Here are the week's best releases from the pop culture universe

CD: Family Tree
Nick Drake's been dead for 33 years, but this new set manages to exhume more than two dozen never-heard tracks by the morose singer-songwriter. Most of them were recorded as home tapes before Drake released his debut album. But the lo-fi sound lends the songs (including Bob Dylan's "Tomorrow Is a Long Time" and a Mozart composition) an appropriately haunting vibe.

VIDEO GAME: Earth Defense Force 2017
What is it with giant bugs wanting to take over our planet? This third-person shooter for the Xbox 360 doesn't offer anything new to the already saturated genre. But very few games are as literally explosive as this one. With more than 150 different kick-ass weapons (everything from rifles to flamethrowers) to choose from, laying waste to entire cityscapes for the good of mankind has never been so fun.

DVD: The Henry Rollins Show: Season 1
Rollins is only as good as the guests who drop onto his Independent Film Channel program. Fortunately, he had some pretty good ones during last year's inaugural season. All 20 episodes are collected here on three discs. Jeff Bridges, Kevin Smith, and Billy Bob Thornton join the former Black Flag singer in some good old-fashioned Bush-bashing. And Rollins's musical guests—Dinosaur Jr., Sleater-Kinney, Thom Yorke—put Leno's to shame.

CD: Jersey Beat—The Music of Frankie Valli & the 4 Seasons
Still lamenting the end of The Sopranos? This four-disc box (three CDs, one DVD featuring television appearances) features more than 75 songs by every wiseguy's favorite '60s group. The chronological set spotlights the monster hits ("Sherry," "Big Girls Don't Cry"), the rock-snob-approved Genuine Imitation Life Gazette album, and solo smashes by Valli, who played—what else?—a mobster on The Sopranos.

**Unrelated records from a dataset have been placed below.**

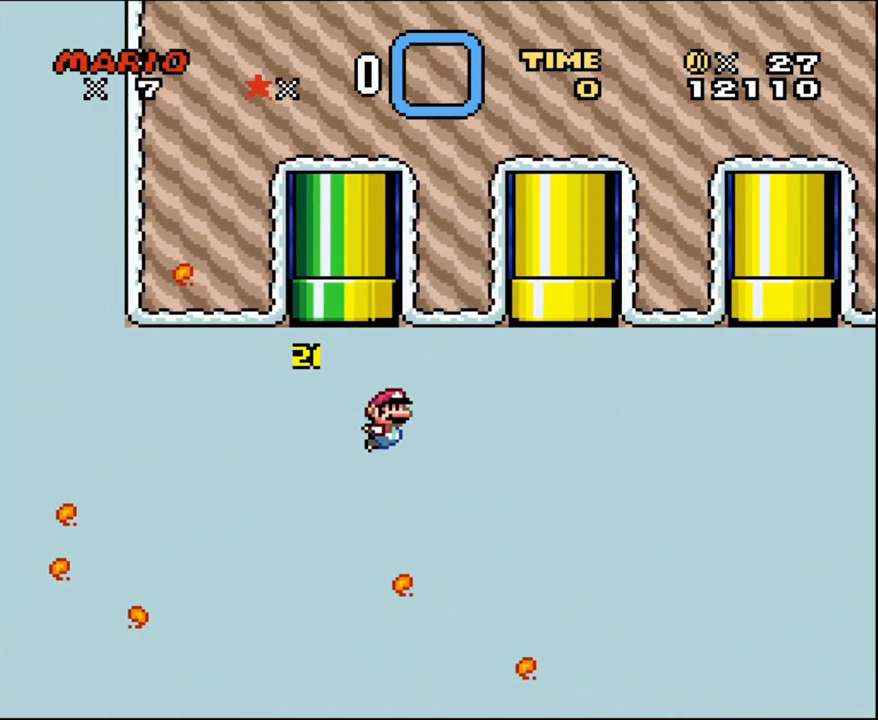
{"buttons": ["Y", "DPAD_LEFT"], "events": []}
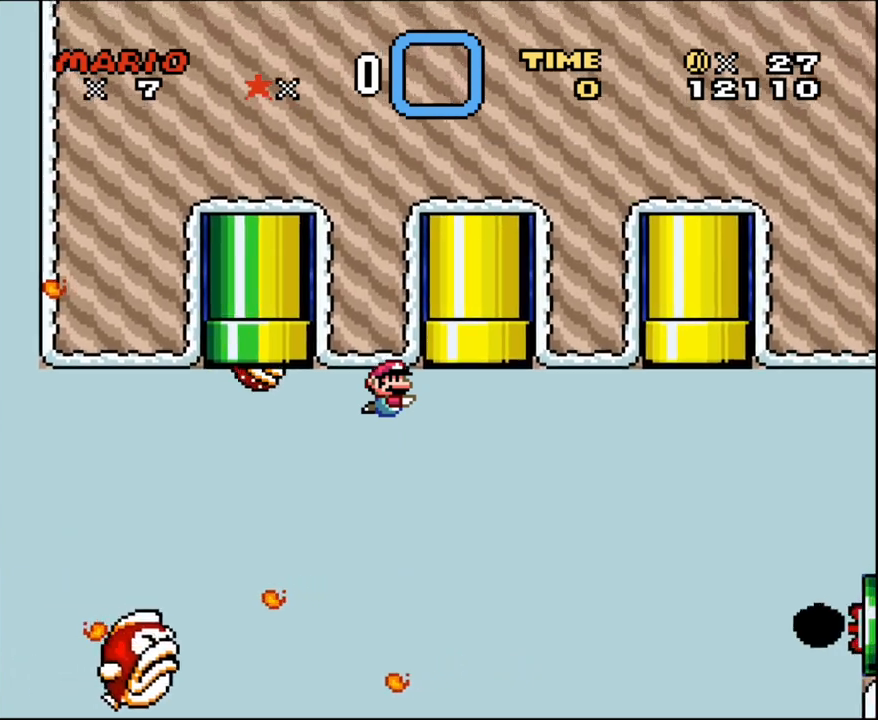
{"buttons": ["Y", "DPAD_LEFT"], "events": []}
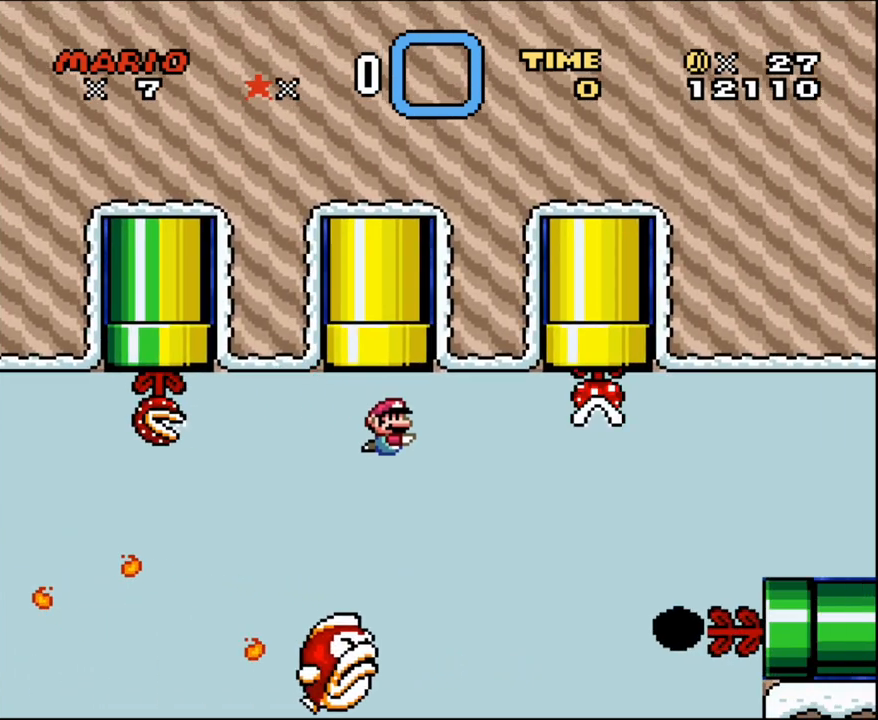
{"buttons": ["B", "Y", "DPAD_DOWN"], "events": [[367, "DPAD_DOWN", "down"], [367, "DPAD_LEFT", "up"], [450, "B", "down"]]}
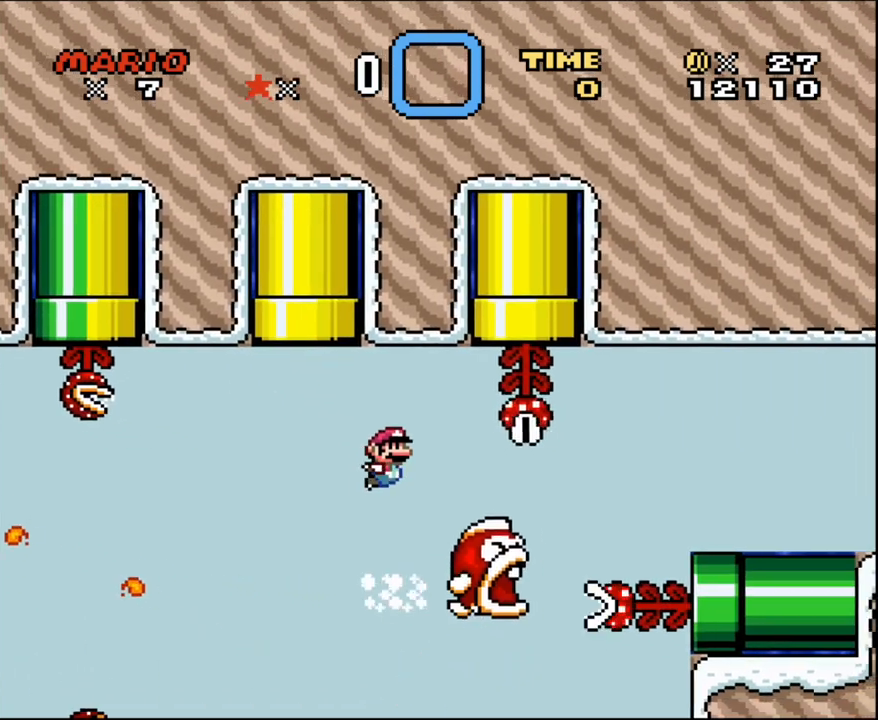
{"buttons": ["Y", "DPAD_DOWN"], "events": [[83, "B", "up"]]}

DVD: Welcome Back, Kotter: The Complete First Season
Before he wiggled his way into a size 26 dress for Hairspray, even before he debated the merits of a Royale with Cheese, John Travolta was the break-out star of this '70s classroom sitcom. Originally a vehicle for stand-up comedian Gabe Kaplan, it's apparent from Travolta's first appearance (as lead Sweathog Vinnie Barbarino) who did the schooling.

Like pal Jeff Foxworthy, Engvall tells countrified jokes that lovingly poke fun at rednecks, hillbillies, and other Southern stereotypes. On his new television show (which premieres at 9:00 p.m. Tuesday on TBS), the Blue Collar TV vet plays a family counselor who can't keep his own wacky brood under control. The jokes are tired, dull, and unfunny. Yet another thing the red states should be ashamed of.